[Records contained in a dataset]
-----

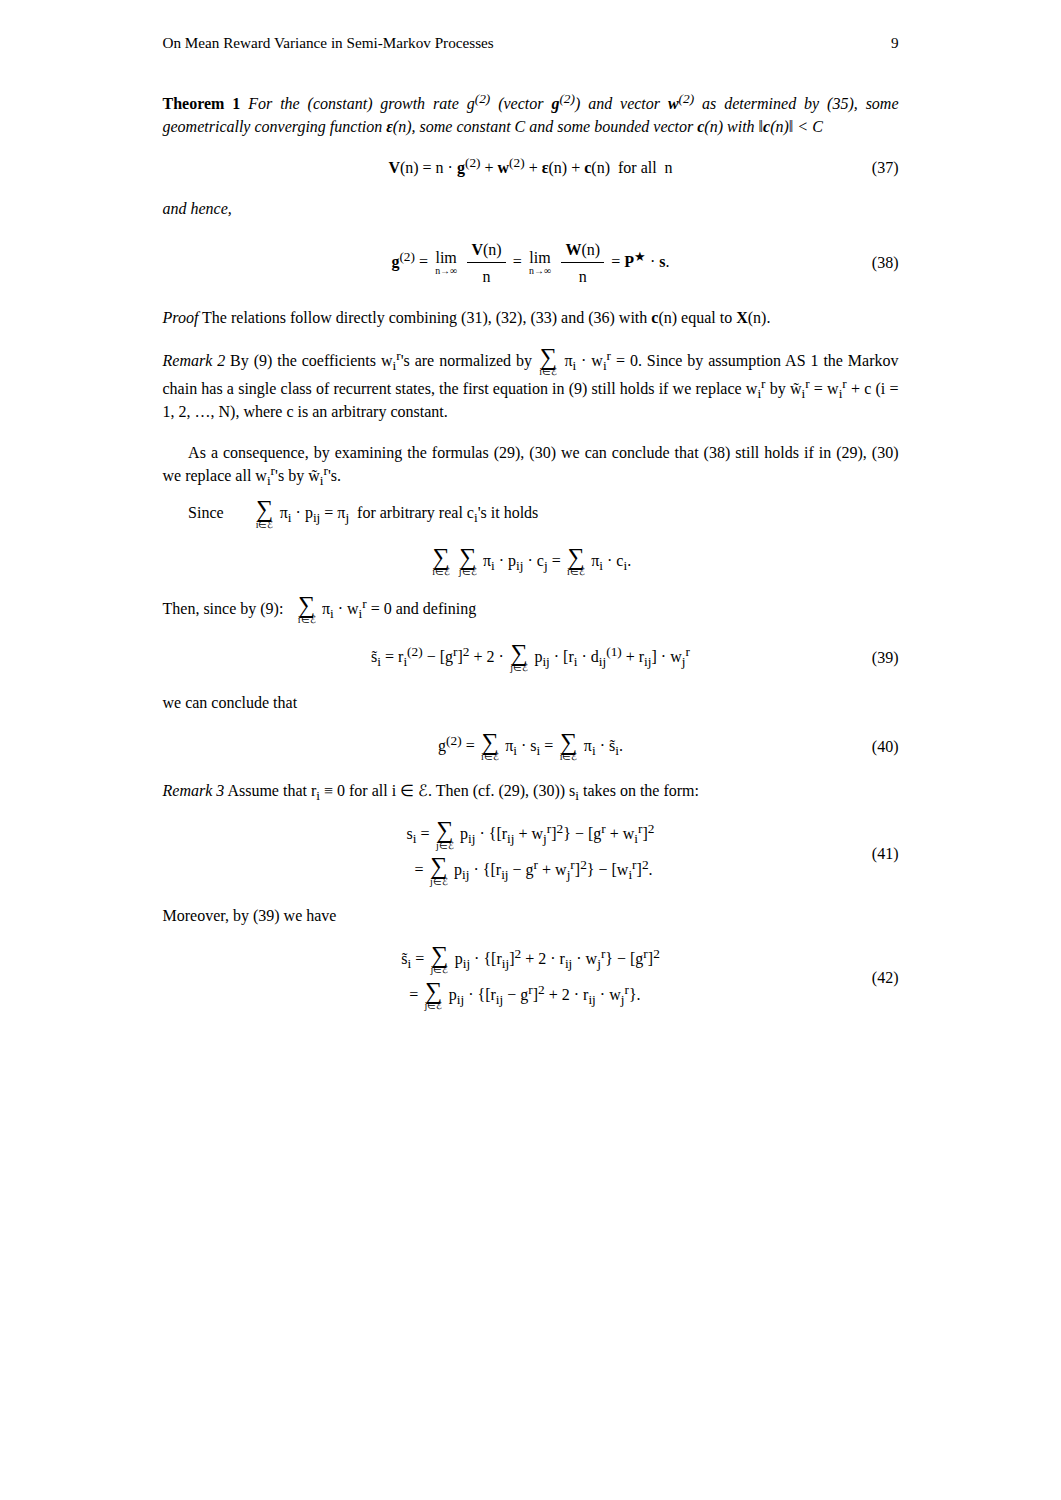On Mean Reward Variance in Semi-Markov Processes 9
Theorem 1 For the (constant) growth rate g(2) (vector g(2)) and vector w(2) as determined by (35), some geometrically converging function ε(n), some constant C and some bounded vector c(n) with ‖c(n)‖ < C
(37) V(n) = n · g(2) + w(2) + ε(n) + c(n) for all n (37)
and hence,
(38) g(2) = lim n→∞ V(n) n = lim n→∞ W(n) n = P★ · s. (38)
Proof The relations follow directly combining (31), (32), (33) and (36) with c(n) equal to X(n).
Remark 2 By (9) the coefficients wir's are normalized by ∑i∈ℰ πi · wir = 0. Since by assumption AS 1 the Markov chain has a single class of recurrent states, the first equation in (9) still holds if we replace wir by w̃ir = wir + c (i = 1, 2, …, N), where c is an arbitrary constant.
As a consequence, by examining the formulas (29), (30) we can conclude that (38) still holds if in (29), (30) we replace all wir's by w̃ir's.
Since ∑i∈ℰ πi · pij = πj for arbitrary real ci's it holds
(x) ∑i∈ℰ ∑j∈ℰ πi · pij · cj = ∑i∈ℰ πi · ci. (x)
Then, since by (9): ∑i∈ℰ πi · wir = 0 and defining
(39) s̃i = ri(2) − [gr]2 + 2 · ∑j∈ℰ pij · [ri · dij(1) + rij] · wjr (39)
we can conclude that
(40) g(2) = ∑i∈ℰ πi · si = ∑i∈ℰ πi · s̃i. (40)
Remark 3 Assume that ri ≡ 0 for all i ∈ ℰ. Then (cf. (29), (30)) si takes on the form:
(41) si = ∑j∈ℰ pij · {[rij + wjr]2} − [gr + wir]2 = ∑j∈ℰ pij · {[rij − gr + wjr]2} − [wir]2. (41)
Moreover, by (39) we have
(42) s̃i = ∑j∈ℰ pij · {[rij]2 + 2 · rij · wjr} − [gr]2 = ∑j∈ℰ pij · {[rij − gr]2 + 2 · rij · wjr}. (42)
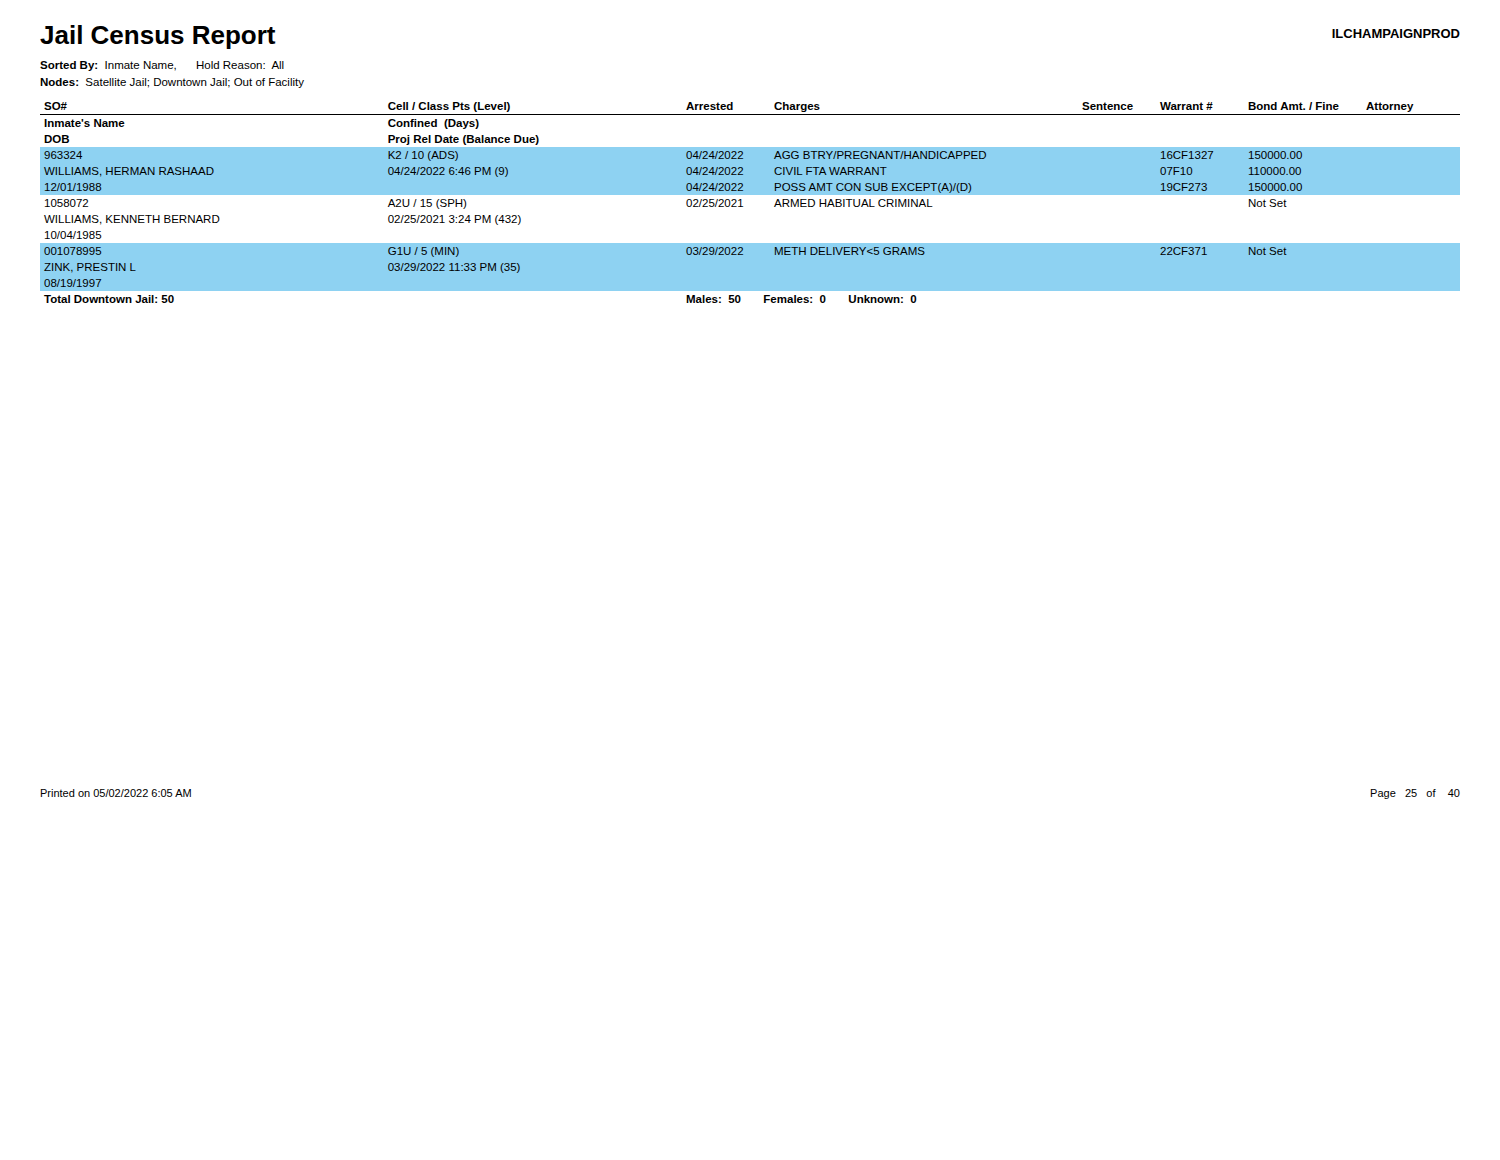Jail Census Report
ILCHAMPAIGNPROD
Sorted By: Inmate Name, Hold Reason: All
Nodes: Satellite Jail; Downtown Jail; Out of Facility
| SO# | Cell / Class Pts (Level) | Arrested | Charges | Sentence | Warrant # | Bond Amt. / Fine | Attorney |
| --- | --- | --- | --- | --- | --- | --- | --- |
| Inmate's Name | Confined (Days) | | | | | | |
| DOB | Proj Rel Date (Balance Due) | | | | | | |
| 963324 | K2 / 10 (ADS) | 04/24/2022 | AGG BTRY/PREGNANT/HANDICAPPED | | 16CF1327 | 150000.00 | |
| WILLIAMS, HERMAN RASHAAD | 04/24/2022 6:46 PM (9) | 04/24/2022 | CIVIL FTA WARRANT | | 07F10 | 110000.00 | |
| 12/01/1988 | | 04/24/2022 | POSS AMT CON SUB EXCEPT(A)/(D) | | 19CF273 | 150000.00 | |
| 1058072 | A2U / 15 (SPH) | 02/25/2021 | ARMED HABITUAL CRIMINAL | | | Not Set | |
| WILLIAMS, KENNETH BERNARD | 02/25/2021 3:24 PM (432) | | | | | | |
| 10/04/1985 | | | | | | | |
| 001078995 | G1U / 5 (MIN) | 03/29/2022 | METH DELIVERY<5 GRAMS | | 22CF371 | Not Set | |
| ZINK, PRESTIN L | 03/29/2022 11:33 PM (35) | | | | | | |
| 08/19/1997 | | | | | | | |
| Total Downtown Jail: 50 | Males: 50 Females: 0 Unknown: 0 | | | | |
Printed on 05/02/2022 6:05 AM Page 25 of 40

-----

### [WHAT IS NEEDED]
Among the lines of the records above, count those containing the word "that", then give the number by itself.

### [EXPECTED ANSWER]
3